The following chart represents statistics that were totaled from 2013 to 2015. It includes incidents that happened on campus, in campus student housing facilities, non-campus properties and public property.

In compliance with the law, all institutions are required to include statistics that were reported, even if further action wasn’t taken. For instance, if a report occurred on campus but the police were not involved, the institution is still required to include the incident in its annual report.

Regardless, the numbers do not reflect what’s truly happening, even when campus safety and those involved with reporting follow the procedures.

A stigma attached to reporting incidences could be the reason why the numbers are what they are, according to Title IX Deputy Coordinator Alane Varga.

“I think that it’s getting better, but there’s perceived concern about people and their response. There may be a perception that if you come forward and report there’s only one course of action we can take,” Varga said. “People think the immediate response is we’re going to call the police. For the most part, we have a wide variety of options at our fingertips.”

It undoubtedly takes a lot of courage to come forward and report an incident, especially if it occurs on a campus with a small student population. As Varga noted, abusers often attack people who they know, which makes it even more difficult for someone to report an incident.

“Small campuses sometimes have that struggle,” Title IX Coordinator Lisa Green said. “Our job and our education is here to break that down. It’s safe to come and talk to us.”

Since the idea of privacy is almost nonexistent, the concept of confidentiality is difficult to grasp. That isn’t true on the UC campus, though.

There are a number of outlets that students and staff can use to report incidents without compromising their identity.

According to Director of Campus Safety Wayne Sullivan, students are not required to speak to authorities if they do not feel comfortable doing so.

“We try to educate them. That’s the only thing we can do. If you don’t know about things, it’s hard to make positive advancements,” Sullivan said. “The hardest part of sexual assault is getting people to come forward.”

Even with knowing the difficulties of speaking up about occurrences, some students on campus were skeptical about the statistics after viewing the report.

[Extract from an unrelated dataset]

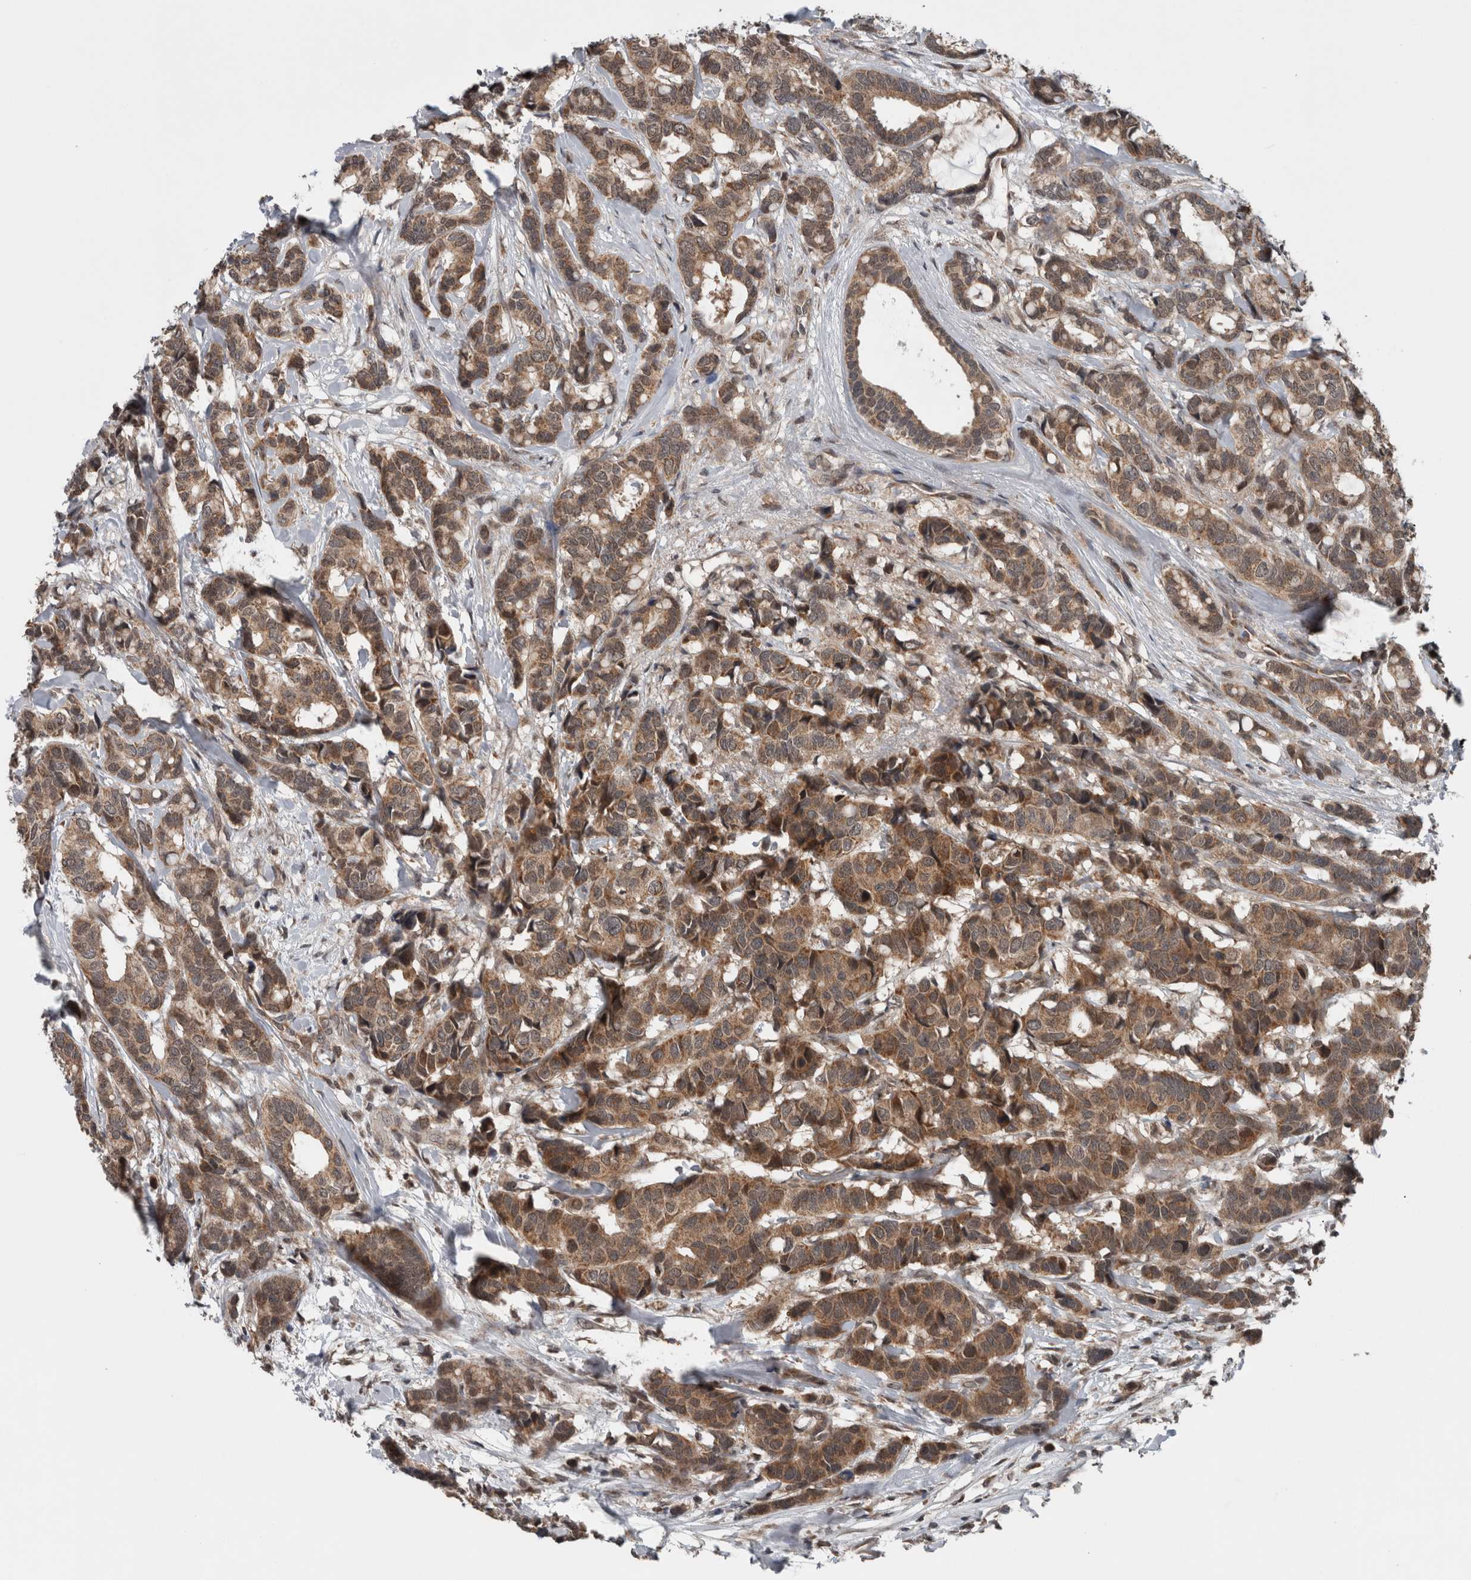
{"staining": {"intensity": "moderate", "quantity": ">75%", "location": "cytoplasmic/membranous"}, "tissue": "breast cancer", "cell_type": "Tumor cells", "image_type": "cancer", "snomed": [{"axis": "morphology", "description": "Duct carcinoma"}, {"axis": "topography", "description": "Breast"}], "caption": "This photomicrograph demonstrates immunohistochemistry (IHC) staining of invasive ductal carcinoma (breast), with medium moderate cytoplasmic/membranous staining in approximately >75% of tumor cells.", "gene": "ENY2", "patient": {"sex": "female", "age": 87}}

“I suspect some of the skepticism comes from when you see a zero or low number, you say ‘gosh, it’s got to be higher than that. The college is protecting its reputation by lowering stats.’ I can tell you absolutely we are not doing that,” Dean of Students Robert Perkins said. “That would be very foolish in this day and age. That would be a very dangerous thing for any school to do.”

Perkins is hopeful that everyone on campus has taken Haven – an online course that’s used to educate incoming freshmen, athletes and transfer students about sexual assault, violence and general misbehavior.

With that in mind, students should learn about the resources that are available both on and off campus.

A report doesn’t tell the whole story, as Green said. Every student is treated personally and the statistics are used to comply with the law and follow trends that might be occurring, according to Green.

“The numbers, yeah, I get it, that’s what people see – but you can’t look at things in terms of numbers,” Green said “Every situation deserves individual attention.”